Drones — otherwise known as unmanned autonomous vehicles (UAVs) — play several roles in combat, and have become more important to the military in the last decade. That means the possibility that someone out there has important information is real. In 2009 insurgents’ computers were found that had days worth of video and audio. The breach happened because the video and audio feeds from the drones to the pilots weren’t encrypted.
It isn’t yet clear who the keylogger was sending the information to and there is also no evidence that any classified information left the system. The lack of connections between the Air Force computers and the Internet might mitigate the damage. But that’s no guarantee, as the very presence of the virus shows.
Also, removing the virus is proving to be something of a chore.

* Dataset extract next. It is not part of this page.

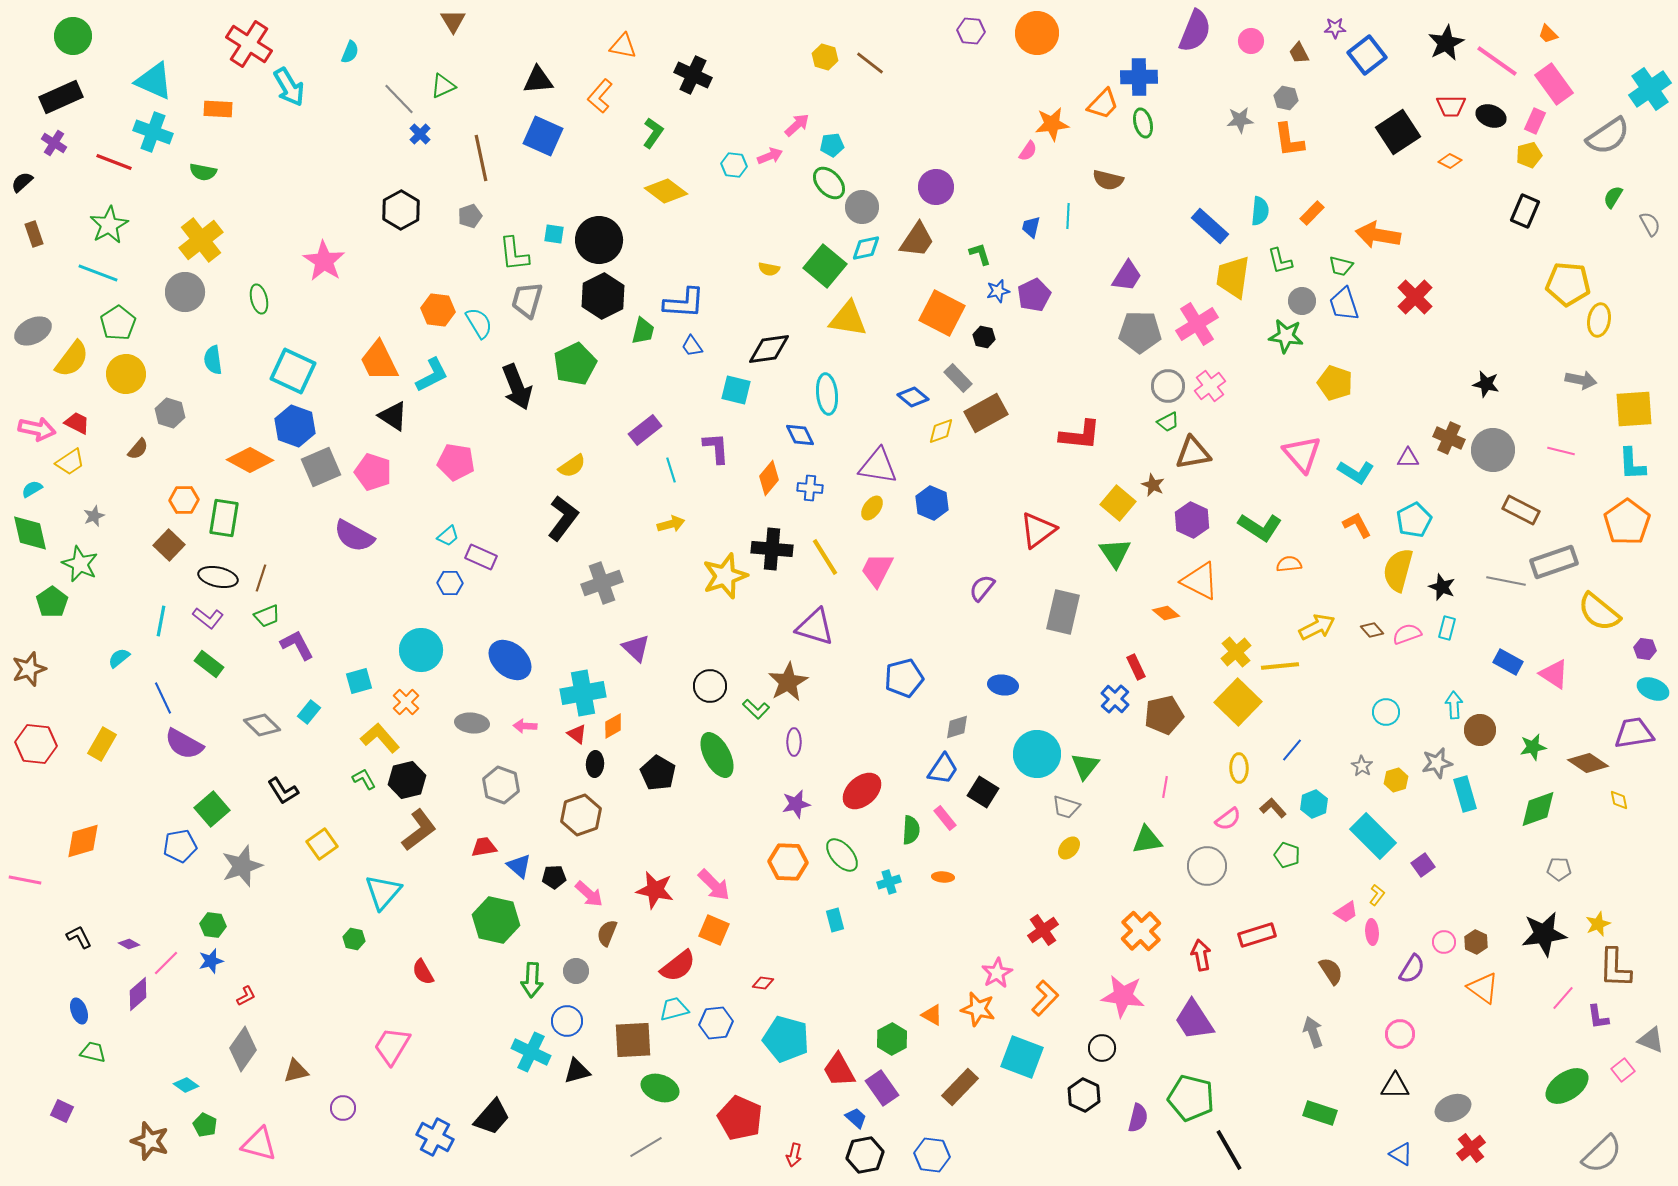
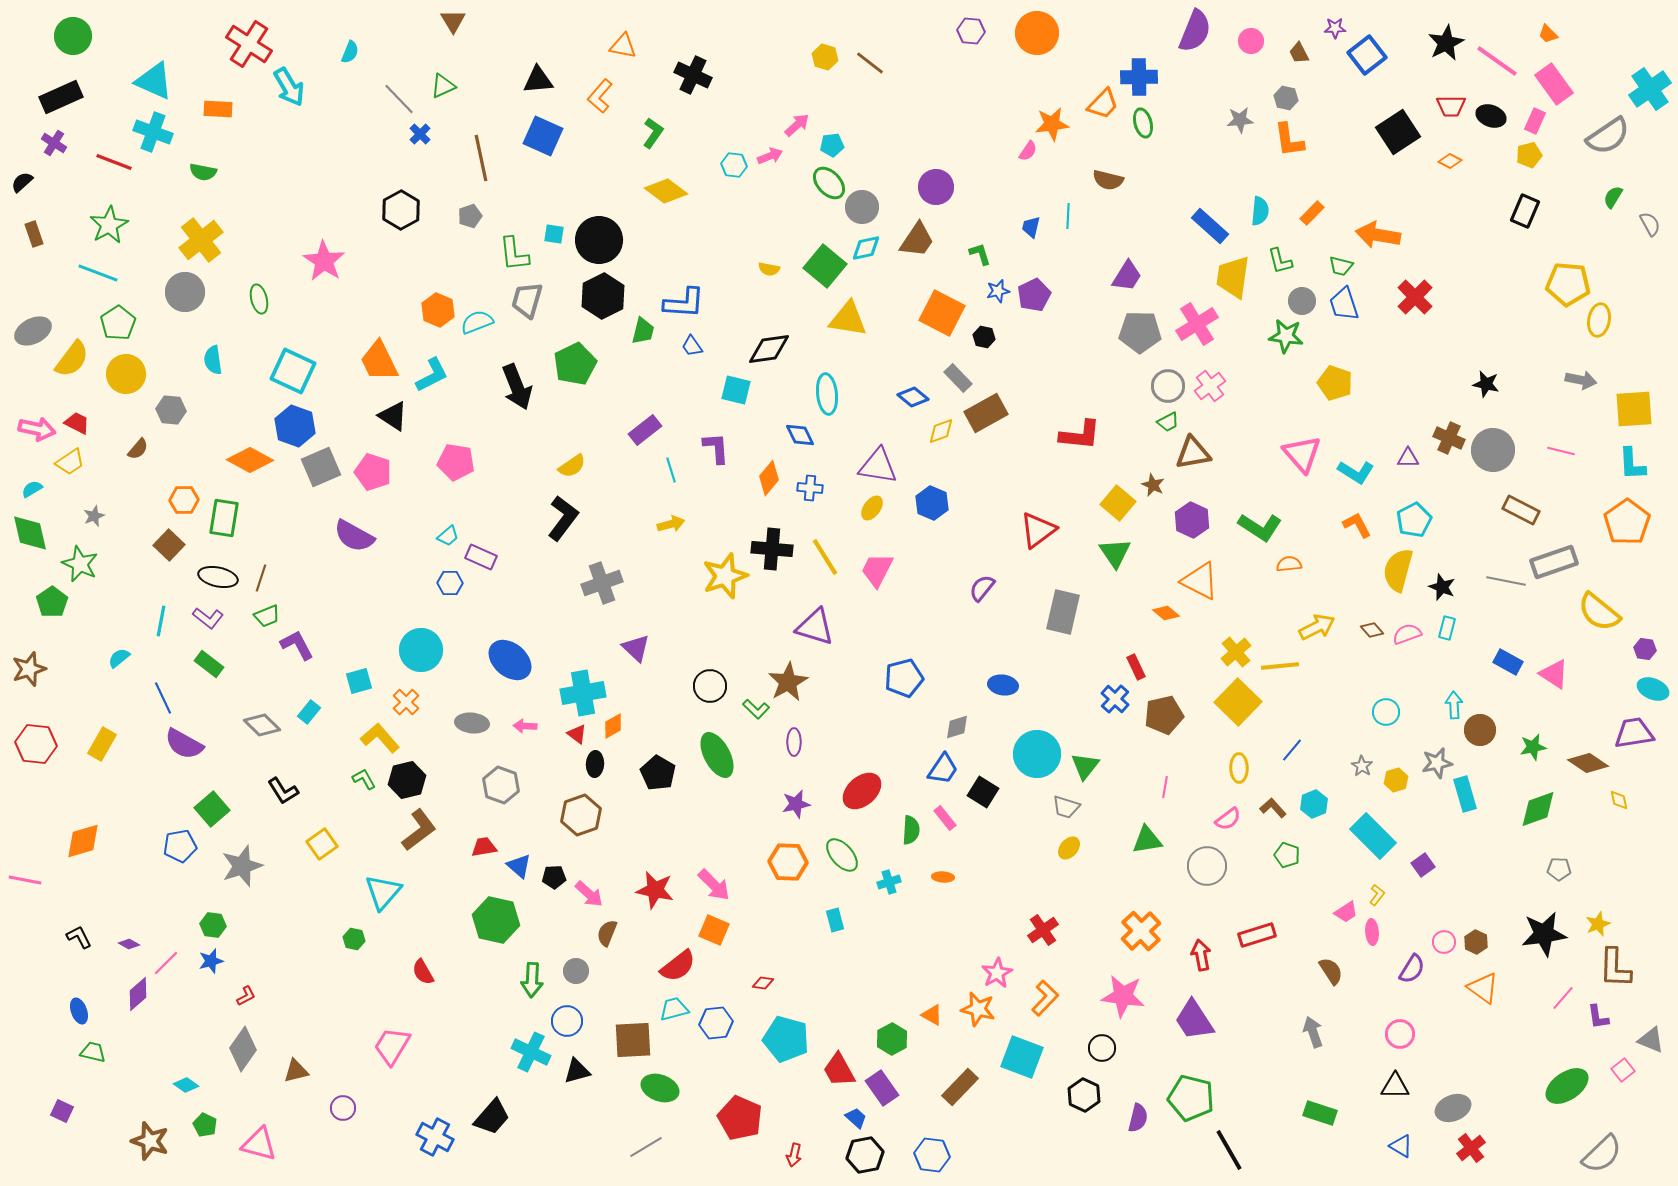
orange hexagon at (438, 310): rotated 16 degrees clockwise
cyan semicircle at (479, 323): moved 2 px left, 1 px up; rotated 80 degrees counterclockwise
gray hexagon at (170, 413): moved 1 px right, 3 px up; rotated 12 degrees counterclockwise
blue triangle at (1401, 1154): moved 8 px up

Over the last few weeks, it’s been resistant to efforts at removal.
The incident highlights the kind of security threats that viruses and malware can pose. But previously the targets have been infrastructure — notably via Stuxnet, which targeted an Iranian nuclear enrichment facility. That was a highly sophisticated piece of software, and many experts don’t seem to think a variant is likely to appear again. While attacks on infrastructure are scary, a piece of malware taking over a control system is more complex to write than the one stealing your credit card data.
But the combination of many types of malware (keyloggers are pretty common) and plain old carelessness could now threaten military operations more directly. A sobering thought.